On Tue, May 20, 2025 at 11:10 PM Eugenio Perez Martin
Hi!
Some updates on the integration. The main culprit was to allow pasta to keep reading packets using the regular read() on the tap device. I thought that part was completely disabled, but I guess the kernel is able to omit the notification on tap as long as the userspace does not read it.
My scenario: in different CPUs, all in the same NUMA. I run iperf server on CPU 11 with "iperf3 -A 11 -s". All odds CPUs are isolated with isolcpus=1,3,... nohz=on nohz_full=1,3,...
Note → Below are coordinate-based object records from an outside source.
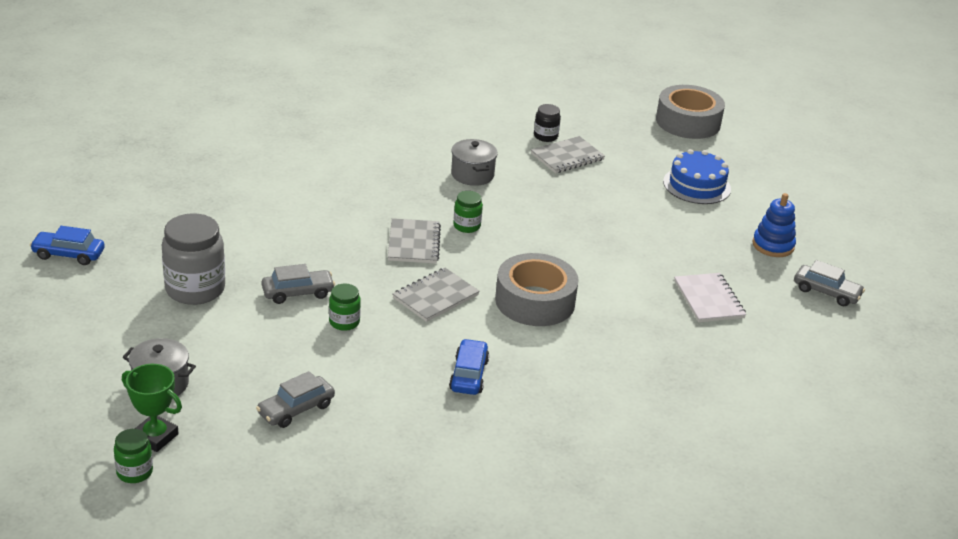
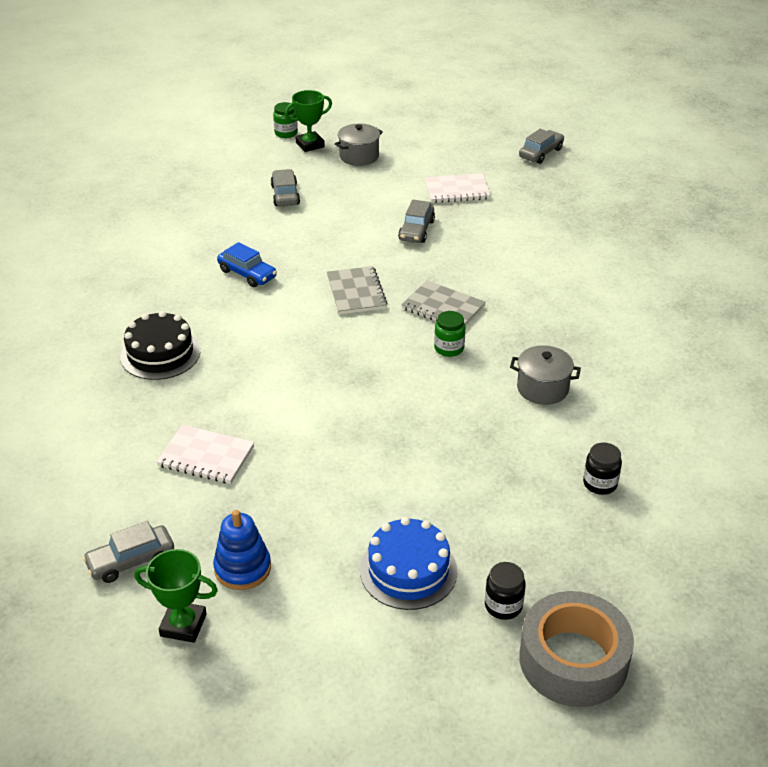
camera: 125 degrees right, 5 degrees up
blue car [30,226,105,265] -> grey car [519,129,564,164]
grey jar [162,213,225,305] -> white notebook [424,173,491,203]
green jar [329,284,361,331] -> none
grey tape [495,253,579,326] -> none
grey notebook [531,136,605,173] -> none
none -> black cake [120,311,200,380]
none -> green trophy [134,549,218,643]
none -> black jar [485,562,526,620]

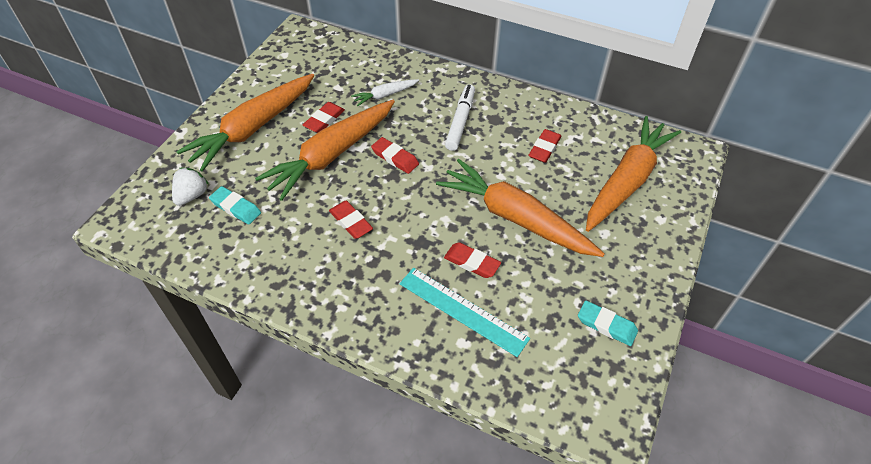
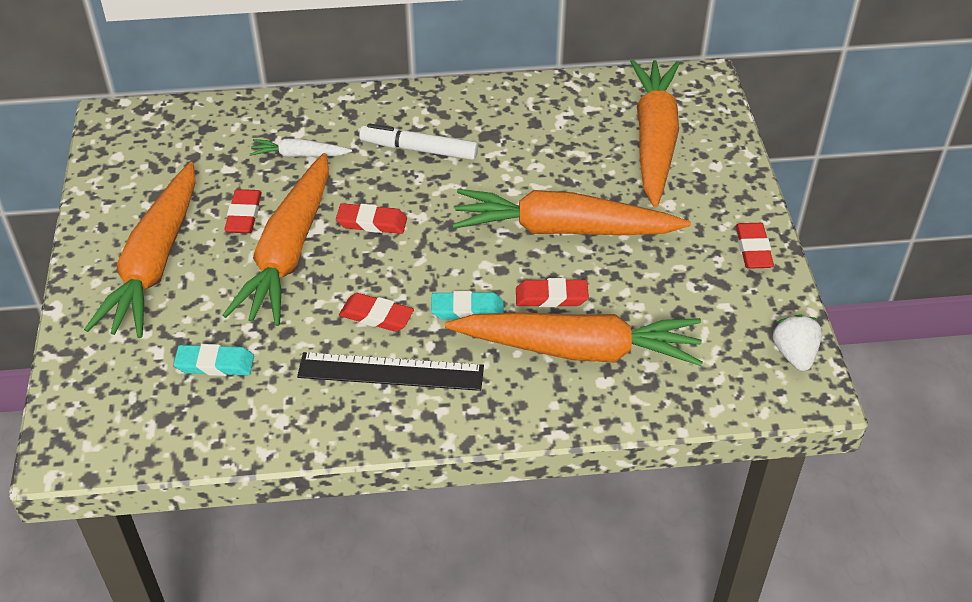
camera: 30 degrees left, 5 degrees down
white strawberry [172,168,209,206] -> white strawberry moved to [772,314,822,371]
white carrot [351,79,419,106] -> white carrot turned 60 degrees clockwise [250,138,352,157]
turquoise ruler [399,268,530,357] -> orange carrot [445,312,703,366]
white marker [445,84,475,151] -> white marker turned 60 degrees counterclockwise [359,123,478,160]
red eraser [528,129,561,163] -> red eraser moved to [736,223,774,269]
turquoise eraser [578,300,638,346] -> turquoise eraser moved to [431,291,504,320]
none -> black ruler [297,352,484,391]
With vanilla pasta isolated to CPUs 1,3 with taskset, and just --config-net option, and running iperf with "iperf3 -A 5 -c 10.6.68.254 -w 8M": - - - - - - - - - - - - - - - - - - - - - - - - - [ ID] Interval Transfer Bitrate Retr [ 5] 0.00-10.00 sec 30.7 GBytes 26.4 Gbits/sec 0 sender [ 5] 0.00-10.04 sec 30.7 GBytes 26.3 Gbits/sec receiver
Now trying with the vhost patches we get a slightly worse performance: - - - - - - - - - - - - - - - - - - - - - - - - - [ ID] Interval Transfer Bitrate Retr [ 5] 0.00-10.00 sec 25.5 GBytes 21.9 Gbits/sec 0 sender [ 5] 0.00-10.04 sec 25.5 GBytes 21.8 Gbits/sec receiver
Now vhost patch still lacks optimizations like disabling notifications or batch more rx available buffer notifications. At the moment it refills the rx buffers in each iteration, and does not set the no_notify bit which makes the kernel skip the used buffer notifications if pasta is actively checking the queue, which is not optimal.
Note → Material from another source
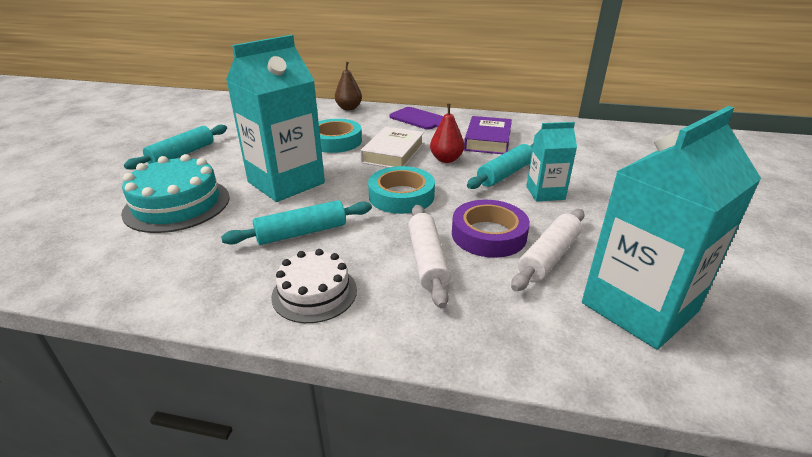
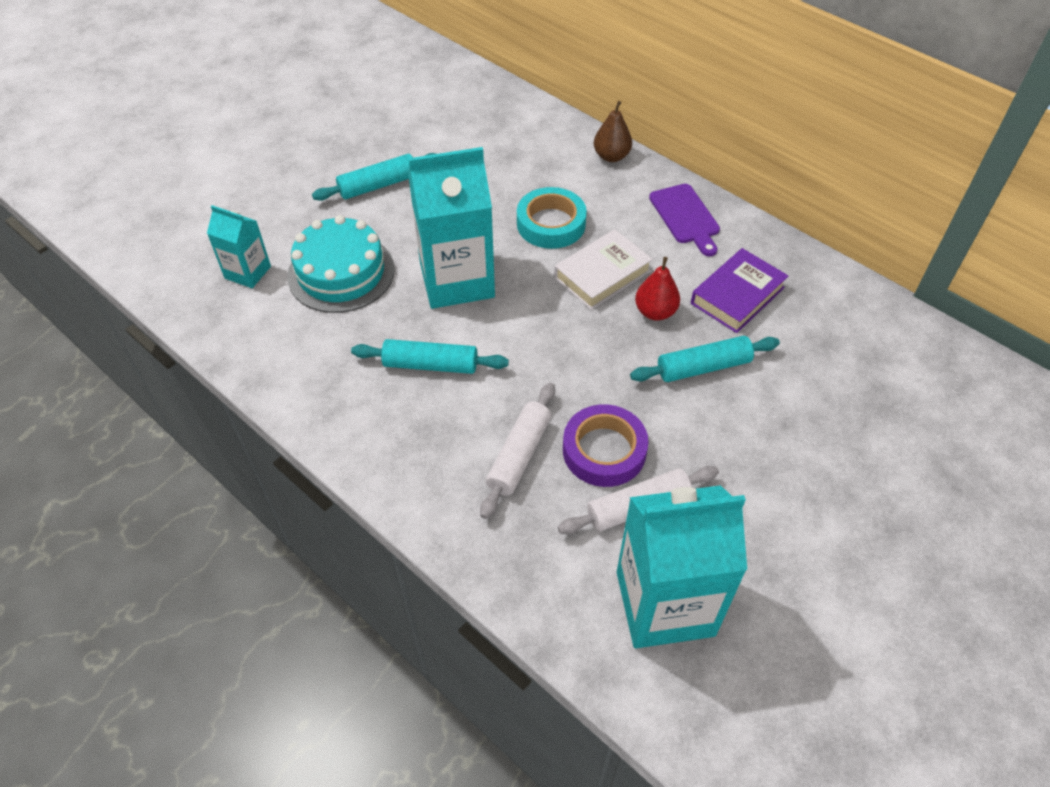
camera: 30 degrees right, 20 degrees up
white cake [272,249,357,323] -> none
turquoise tape [368,166,435,214] -> none
turquoise carton [526,122,577,201] -> turquoise carton moved to [207,205,271,288]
Now if I isolate the vhost kernel thread [1] I get way more performance as expected: - - - - - - - - - - - - - - - - - - - - - - - - - [ ID] Interval Transfer Bitrate Retr [ 5] 0.00-10.00 sec 43.1 GBytes 37.1 Gbits/sec 0 sender [ 5] 0.00-10.04 sec 43.1 GBytes 36.9 Gbits/sec receiver
After analyzing perf output, rep_movs_alternative is the most called function in the three iperf3 (~20%Self), passt.avx2 (~15%Self) and vhost (~15%Self), But I don't see any of them consuming 100% of CPU in top: pasta consumes ~85% %CPU, both iperf3 client and server consumes 60%, and vhost consumes ~53%.
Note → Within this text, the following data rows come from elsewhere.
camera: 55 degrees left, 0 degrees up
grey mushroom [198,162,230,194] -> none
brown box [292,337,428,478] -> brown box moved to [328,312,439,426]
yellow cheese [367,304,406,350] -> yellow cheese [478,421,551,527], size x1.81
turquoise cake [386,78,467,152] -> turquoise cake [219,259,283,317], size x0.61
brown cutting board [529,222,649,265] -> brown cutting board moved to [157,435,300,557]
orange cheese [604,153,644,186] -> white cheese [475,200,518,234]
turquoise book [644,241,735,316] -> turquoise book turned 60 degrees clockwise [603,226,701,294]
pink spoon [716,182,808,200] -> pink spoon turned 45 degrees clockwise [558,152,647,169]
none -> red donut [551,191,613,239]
So... I have mixed feelings about this :). By "default" it seems to have less performance, but my test is maybe too synthetic. There is room for improvement with the mentioned optimizations so I'd continue applying them, continuing with UDP and TCP zerocopy, and developing zerocopy vhost rx. With these numbers I think the series should not be merged at the moment. I could send it as RFC if you want but I've not applied the comments the first one received, POC style :).
Have you pinned pasta in a specific CPU? Note that vhost will inherit the affinity so there could be some contention if you do that. Thanks
Thanks!
[1] Notes to reproduce it, I'm able to see it with top -H and then set with taskset. Either the latest changes on the module or the way pasta behaves does not allow me to see in classical ps output.